Os mesmos cuidados valem para as finanças e a organização do estoque. O empresário tem várias planilhas e faz um controle rígido das vendas, compra de produtos e datas de vencimento. “Uma vez por semana eu atualizo tudo. Pego uma noite inteira para fechar folhas de pagamento, pagar boletos de fornecedor, tudo que é administrativo.”

O faturamento dos dois quiosques no último ano foi de cerca de R$ 600 mil, lembrando que a primeira loja foi aberta em fevereiro e a segunda, em setembro. Apesar de ser difícil abrir e tocar um negócio no Brasil, Bonagamba acredita que as chances de a empresa crescer são muito maiores com um bom planejamento, estudo e dedicação.

“No Brasil, a cada 5 empresas 3 ou 4 fecham em dois anos. Mas se você parar para analisar, as pessoas não estudam para abrir um negócio. Estudar não é garantia de sucesso, mas certamente diminui as chances de fracasso”, diz ele.
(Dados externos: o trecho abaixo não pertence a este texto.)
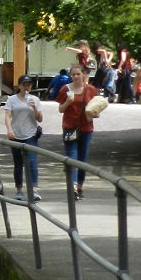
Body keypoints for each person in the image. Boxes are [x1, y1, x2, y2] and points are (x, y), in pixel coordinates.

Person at [58, 64, 100, 199]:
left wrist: (95, 113)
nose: (76, 77)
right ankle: (73, 187)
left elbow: (97, 109)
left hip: (86, 129)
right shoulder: (65, 89)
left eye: (78, 74)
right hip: (69, 128)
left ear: (83, 75)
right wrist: (67, 103)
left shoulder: (90, 90)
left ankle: (80, 186)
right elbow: (60, 109)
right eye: (73, 74)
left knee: (82, 159)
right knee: (72, 158)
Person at [5, 74, 44, 200]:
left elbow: (40, 118)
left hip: (31, 134)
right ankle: (19, 190)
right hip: (16, 134)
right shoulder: (12, 100)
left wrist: (34, 108)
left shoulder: (35, 100)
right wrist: (9, 130)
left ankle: (34, 190)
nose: (26, 87)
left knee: (32, 161)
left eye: (28, 84)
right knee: (18, 163)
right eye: (24, 84)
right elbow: (7, 116)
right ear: (20, 86)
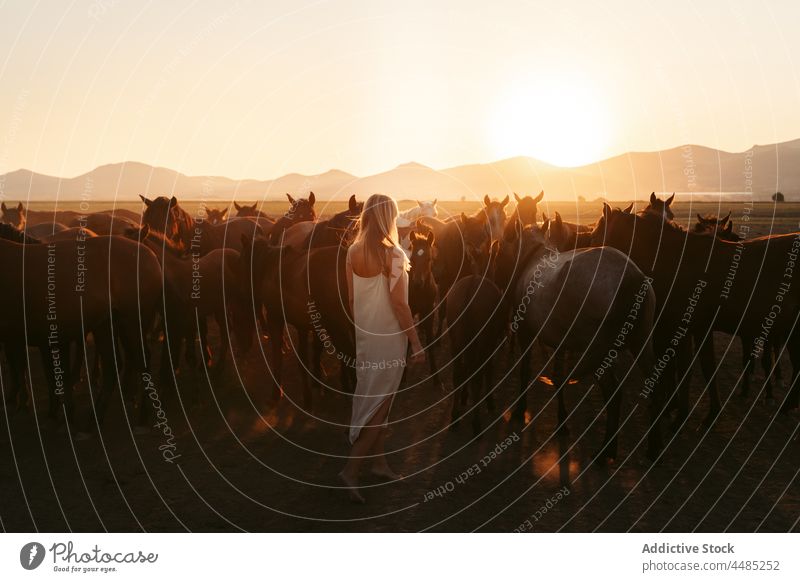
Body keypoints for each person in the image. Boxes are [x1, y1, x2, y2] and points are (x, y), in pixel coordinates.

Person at [338, 193, 425, 503]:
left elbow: (351, 300)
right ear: (389, 218)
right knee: (381, 406)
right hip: (389, 337)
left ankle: (378, 463)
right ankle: (351, 470)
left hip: (366, 336)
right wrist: (416, 342)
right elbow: (400, 305)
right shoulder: (396, 255)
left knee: (371, 399)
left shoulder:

Como empreendedor, Bonagamba sonha um pouco além: gostaria de, um dia, ser dono de um hotel. Até lá, ele pretende expandir o Açaí Flex para as outras cidades do ABCD Paulista e chegar à capital. “Ter o próprio negócio traz um aprendizado que curso nenhum traz. Se amanhã ou depois eu decidir abrir algo maior, estarei muito mais preparado.” Enquanto esse dia não chega, ele vai se equilibrando entre a vida de executivo e de empreendedor.